Background: The relationship between macronutrients and cardiovascular disease and mortality is controversial. Most available data are from European and North American populations where nutrition excess is more likely, so their applicability to other populations is unclear.

Methods: The Prospective Urban Rural Epidemiology (PURE) study is a large, epidemiological cohort study of individuals aged 35–70 years (enrolled Jan 2003 – March 2013) in 18 countries with a median follow-up of 7.4 years. Dietary intake of 135,335 individuals was recorded using validated food frequency questionnaires.

The primary outcomes were total mortality and major cardiovascular events (fatal CVD, non-fatal MI, stroke, and HF).

Secondary outcomes were all MIs, stroke, CVD mortality, and non-CVD mortality.

Participants were categorised into quintiles of nutrient intake (carbohydrate, fats, and protein) based on percentage of energy provided by nutrients. We assessed the associations between consumption of carbohydrate, total fat, and each type of fat with cardiovascular disease and total mortality.
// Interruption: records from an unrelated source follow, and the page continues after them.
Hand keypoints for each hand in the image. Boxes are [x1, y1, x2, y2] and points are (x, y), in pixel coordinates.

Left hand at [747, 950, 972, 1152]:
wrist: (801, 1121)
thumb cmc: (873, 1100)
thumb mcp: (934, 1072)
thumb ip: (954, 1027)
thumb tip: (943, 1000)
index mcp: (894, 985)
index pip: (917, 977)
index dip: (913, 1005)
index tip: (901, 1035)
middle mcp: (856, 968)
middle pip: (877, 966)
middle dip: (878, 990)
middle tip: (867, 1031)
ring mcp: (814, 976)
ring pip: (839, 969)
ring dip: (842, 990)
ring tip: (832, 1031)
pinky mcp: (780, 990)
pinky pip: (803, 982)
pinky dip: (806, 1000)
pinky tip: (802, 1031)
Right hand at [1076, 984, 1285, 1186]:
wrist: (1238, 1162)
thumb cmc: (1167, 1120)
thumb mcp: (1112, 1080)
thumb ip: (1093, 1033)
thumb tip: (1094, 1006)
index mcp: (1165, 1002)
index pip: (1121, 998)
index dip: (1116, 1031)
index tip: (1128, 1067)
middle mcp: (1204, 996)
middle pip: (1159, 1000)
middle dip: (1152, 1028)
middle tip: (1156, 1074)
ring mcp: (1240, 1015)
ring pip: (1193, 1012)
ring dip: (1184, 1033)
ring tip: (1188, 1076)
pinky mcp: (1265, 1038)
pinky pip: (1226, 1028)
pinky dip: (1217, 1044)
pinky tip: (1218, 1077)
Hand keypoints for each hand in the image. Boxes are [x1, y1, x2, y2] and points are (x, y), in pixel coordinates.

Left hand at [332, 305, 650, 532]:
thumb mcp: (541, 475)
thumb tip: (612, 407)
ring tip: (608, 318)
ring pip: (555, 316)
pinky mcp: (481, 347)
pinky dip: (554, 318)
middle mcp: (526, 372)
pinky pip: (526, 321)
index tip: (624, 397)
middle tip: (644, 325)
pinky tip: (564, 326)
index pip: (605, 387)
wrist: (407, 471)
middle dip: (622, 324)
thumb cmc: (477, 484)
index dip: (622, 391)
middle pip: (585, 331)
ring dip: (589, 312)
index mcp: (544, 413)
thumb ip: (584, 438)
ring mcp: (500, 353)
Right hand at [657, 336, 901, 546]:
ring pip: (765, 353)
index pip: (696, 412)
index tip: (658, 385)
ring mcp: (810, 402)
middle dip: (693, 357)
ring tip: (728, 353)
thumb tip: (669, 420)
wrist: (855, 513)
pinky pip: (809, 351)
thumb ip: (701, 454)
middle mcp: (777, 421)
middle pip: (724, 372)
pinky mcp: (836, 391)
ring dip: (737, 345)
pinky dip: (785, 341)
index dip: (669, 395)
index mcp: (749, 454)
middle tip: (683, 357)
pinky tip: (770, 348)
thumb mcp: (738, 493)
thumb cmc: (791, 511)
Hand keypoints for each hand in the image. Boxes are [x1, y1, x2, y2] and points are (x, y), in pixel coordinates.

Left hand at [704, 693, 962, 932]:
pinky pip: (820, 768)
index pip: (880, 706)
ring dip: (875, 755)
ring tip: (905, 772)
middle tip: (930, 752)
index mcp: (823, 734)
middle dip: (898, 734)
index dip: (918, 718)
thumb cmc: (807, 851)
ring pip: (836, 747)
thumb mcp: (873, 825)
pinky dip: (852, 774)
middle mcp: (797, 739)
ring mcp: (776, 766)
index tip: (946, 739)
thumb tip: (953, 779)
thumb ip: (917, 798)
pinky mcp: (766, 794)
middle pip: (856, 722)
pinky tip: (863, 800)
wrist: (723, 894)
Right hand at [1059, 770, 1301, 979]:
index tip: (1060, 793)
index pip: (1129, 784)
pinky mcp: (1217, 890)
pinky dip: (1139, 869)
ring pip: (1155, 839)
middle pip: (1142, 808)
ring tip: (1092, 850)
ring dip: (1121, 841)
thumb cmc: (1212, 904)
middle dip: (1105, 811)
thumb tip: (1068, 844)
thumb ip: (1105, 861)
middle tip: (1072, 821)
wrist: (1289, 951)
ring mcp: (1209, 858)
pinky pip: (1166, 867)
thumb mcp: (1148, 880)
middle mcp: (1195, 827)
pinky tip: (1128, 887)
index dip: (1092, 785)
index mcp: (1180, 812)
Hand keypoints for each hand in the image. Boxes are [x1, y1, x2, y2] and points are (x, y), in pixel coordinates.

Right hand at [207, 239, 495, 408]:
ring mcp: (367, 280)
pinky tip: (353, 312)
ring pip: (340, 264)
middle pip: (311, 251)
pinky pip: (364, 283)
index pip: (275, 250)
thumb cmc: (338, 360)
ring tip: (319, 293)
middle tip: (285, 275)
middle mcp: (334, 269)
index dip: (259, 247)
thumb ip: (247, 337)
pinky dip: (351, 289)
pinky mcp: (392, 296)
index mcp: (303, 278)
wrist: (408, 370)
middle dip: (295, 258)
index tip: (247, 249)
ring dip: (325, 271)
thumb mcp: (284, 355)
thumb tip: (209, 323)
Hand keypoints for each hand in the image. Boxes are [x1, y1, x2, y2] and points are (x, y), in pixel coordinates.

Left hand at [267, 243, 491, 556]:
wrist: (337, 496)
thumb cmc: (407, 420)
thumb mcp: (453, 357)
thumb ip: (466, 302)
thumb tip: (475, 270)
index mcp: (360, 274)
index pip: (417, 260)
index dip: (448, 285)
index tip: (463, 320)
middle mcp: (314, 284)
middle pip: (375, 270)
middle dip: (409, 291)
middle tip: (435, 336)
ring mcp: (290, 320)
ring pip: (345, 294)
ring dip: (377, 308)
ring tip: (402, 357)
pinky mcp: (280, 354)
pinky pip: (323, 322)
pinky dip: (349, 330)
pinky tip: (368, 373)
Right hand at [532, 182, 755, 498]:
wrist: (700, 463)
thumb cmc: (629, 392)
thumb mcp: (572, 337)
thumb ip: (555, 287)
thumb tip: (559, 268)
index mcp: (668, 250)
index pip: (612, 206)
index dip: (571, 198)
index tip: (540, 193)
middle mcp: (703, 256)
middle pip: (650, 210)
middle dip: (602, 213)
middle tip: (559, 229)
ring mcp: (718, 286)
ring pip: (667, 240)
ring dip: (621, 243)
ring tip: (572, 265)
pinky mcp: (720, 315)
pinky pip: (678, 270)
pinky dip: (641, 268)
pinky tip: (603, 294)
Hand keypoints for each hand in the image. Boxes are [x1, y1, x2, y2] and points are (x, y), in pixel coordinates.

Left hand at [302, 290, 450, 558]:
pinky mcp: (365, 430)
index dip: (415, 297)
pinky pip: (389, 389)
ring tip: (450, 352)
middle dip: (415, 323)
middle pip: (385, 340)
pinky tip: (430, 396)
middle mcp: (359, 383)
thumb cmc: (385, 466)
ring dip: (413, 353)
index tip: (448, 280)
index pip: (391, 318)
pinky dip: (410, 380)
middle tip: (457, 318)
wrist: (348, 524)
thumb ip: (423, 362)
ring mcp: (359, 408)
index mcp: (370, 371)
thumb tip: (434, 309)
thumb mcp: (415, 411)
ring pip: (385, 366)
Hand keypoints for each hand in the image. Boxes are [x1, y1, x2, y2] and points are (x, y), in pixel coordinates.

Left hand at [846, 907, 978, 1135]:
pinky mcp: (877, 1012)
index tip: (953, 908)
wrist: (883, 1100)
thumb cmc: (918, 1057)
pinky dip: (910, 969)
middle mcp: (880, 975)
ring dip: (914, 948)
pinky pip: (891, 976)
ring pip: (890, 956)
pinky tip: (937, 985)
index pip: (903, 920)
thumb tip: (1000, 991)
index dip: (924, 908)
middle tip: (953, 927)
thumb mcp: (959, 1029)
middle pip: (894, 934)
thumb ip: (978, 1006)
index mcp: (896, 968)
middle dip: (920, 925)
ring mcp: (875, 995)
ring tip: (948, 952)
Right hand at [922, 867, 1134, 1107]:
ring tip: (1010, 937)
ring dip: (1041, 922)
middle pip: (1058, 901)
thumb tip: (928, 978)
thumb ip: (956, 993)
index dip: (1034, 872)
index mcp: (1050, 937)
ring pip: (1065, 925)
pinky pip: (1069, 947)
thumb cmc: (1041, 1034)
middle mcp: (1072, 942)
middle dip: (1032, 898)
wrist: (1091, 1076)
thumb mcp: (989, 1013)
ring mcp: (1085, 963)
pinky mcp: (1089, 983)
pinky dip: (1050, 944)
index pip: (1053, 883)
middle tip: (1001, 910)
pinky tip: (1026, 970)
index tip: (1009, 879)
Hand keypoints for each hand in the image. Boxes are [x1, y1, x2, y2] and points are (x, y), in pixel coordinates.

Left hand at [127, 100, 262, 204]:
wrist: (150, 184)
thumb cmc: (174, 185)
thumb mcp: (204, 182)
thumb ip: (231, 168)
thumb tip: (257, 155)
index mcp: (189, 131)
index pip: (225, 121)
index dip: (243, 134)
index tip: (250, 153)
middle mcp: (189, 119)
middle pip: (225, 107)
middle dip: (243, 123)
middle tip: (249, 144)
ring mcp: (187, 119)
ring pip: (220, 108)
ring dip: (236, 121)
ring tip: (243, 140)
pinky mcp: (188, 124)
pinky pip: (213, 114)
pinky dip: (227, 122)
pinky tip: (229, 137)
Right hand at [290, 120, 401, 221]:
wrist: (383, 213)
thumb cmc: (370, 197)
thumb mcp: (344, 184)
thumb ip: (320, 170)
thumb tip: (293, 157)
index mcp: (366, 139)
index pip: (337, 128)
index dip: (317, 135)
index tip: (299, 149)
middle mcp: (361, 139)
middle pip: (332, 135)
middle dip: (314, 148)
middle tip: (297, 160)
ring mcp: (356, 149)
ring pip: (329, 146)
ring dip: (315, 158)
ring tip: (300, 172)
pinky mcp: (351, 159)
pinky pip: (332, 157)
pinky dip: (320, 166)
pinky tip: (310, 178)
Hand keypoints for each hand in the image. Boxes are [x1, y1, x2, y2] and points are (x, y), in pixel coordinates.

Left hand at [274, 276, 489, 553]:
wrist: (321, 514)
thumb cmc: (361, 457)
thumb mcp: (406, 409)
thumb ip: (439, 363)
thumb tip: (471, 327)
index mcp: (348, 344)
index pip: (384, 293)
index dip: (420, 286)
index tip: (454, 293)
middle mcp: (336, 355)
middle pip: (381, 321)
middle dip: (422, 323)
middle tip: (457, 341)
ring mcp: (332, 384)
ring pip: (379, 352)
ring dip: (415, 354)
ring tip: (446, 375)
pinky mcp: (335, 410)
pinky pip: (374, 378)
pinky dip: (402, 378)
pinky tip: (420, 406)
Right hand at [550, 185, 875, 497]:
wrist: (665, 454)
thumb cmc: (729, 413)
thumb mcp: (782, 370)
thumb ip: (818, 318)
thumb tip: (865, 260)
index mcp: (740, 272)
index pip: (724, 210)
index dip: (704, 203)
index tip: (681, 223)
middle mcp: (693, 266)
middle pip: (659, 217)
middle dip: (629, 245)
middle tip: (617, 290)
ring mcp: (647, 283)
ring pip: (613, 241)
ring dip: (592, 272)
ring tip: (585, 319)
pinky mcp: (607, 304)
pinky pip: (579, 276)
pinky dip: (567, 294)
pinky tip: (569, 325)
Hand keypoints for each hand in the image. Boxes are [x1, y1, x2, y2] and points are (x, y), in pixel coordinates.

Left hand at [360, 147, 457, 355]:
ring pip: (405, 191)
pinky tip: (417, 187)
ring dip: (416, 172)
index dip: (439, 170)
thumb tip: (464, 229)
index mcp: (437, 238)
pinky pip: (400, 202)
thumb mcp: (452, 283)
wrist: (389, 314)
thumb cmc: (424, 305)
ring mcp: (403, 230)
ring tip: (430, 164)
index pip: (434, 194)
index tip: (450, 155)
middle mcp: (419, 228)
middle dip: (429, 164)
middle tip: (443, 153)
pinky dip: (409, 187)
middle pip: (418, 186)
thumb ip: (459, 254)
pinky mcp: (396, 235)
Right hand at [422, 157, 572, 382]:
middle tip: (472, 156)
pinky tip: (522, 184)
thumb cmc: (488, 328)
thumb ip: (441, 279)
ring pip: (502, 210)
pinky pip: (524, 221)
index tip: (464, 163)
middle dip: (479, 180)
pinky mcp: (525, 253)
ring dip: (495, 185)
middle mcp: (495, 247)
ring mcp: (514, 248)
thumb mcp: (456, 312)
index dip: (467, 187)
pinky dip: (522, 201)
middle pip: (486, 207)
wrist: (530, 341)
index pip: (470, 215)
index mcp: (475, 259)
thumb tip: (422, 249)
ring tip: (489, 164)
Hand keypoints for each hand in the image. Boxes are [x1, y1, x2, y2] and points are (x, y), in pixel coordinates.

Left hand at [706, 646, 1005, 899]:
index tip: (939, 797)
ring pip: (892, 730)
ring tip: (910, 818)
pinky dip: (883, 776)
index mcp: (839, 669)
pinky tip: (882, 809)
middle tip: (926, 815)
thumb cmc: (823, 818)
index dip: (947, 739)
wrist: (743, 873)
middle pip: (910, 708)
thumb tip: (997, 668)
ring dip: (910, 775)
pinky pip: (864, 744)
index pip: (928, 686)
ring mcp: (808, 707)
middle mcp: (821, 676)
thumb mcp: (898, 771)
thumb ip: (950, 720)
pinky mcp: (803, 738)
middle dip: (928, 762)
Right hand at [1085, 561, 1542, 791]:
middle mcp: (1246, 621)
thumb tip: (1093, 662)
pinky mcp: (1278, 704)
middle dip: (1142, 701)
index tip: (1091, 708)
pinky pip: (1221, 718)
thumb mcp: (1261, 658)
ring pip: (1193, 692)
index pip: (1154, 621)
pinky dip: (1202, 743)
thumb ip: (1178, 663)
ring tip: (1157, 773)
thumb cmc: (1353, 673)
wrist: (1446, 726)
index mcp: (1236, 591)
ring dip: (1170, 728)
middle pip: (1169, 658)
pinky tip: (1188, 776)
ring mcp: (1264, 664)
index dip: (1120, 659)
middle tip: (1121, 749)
We calculated hazard ratios (HRs) using a multivariable Cox frailty model with random intercepts to account for centre clustering.

Findings: During follow-up, we documented 5796 deaths and 4784 major CVD events.

Higher carbohydrate intake was associated with an increased risk of TOTAL MORTALITY (highest [quintile 5] vs lowest quintile [quintile 1] category, HR 1·28 (p=0·0001) BUT NOT with the risk of CVD or CVD mortality.

Intake of total fat and each type of fat was associated with lower risk of total mortality; quintile 5 vs quintile 1,

Total fat: HR 0·77, p<0·0001;

Saturated fat, HR 0·86, p=0·0088;

Monounsaturated fat: HR 0·81, p<0·0001

Polyunsaturated fat: HR 0·80, p<0·0001

Higher saturated fat intake was associated with lower risk of stroke (quintile 5 vs quintile 1, HR 0·79, p=0·0498).

Total, saturated and unsaturated fats were not significantly associated with risk of MI or CVD mortality.


High carbohydrate intake was associated with higher risk of total mortality,

Total fat and individual types of fat were related to lower total mortality.

Total fat and types of fat were not associated with CVD, MI, or CVD mortality,

Saturated fat had an inverse association with stroke.

Global dietary guidelines should be reconsidered in light of these findings.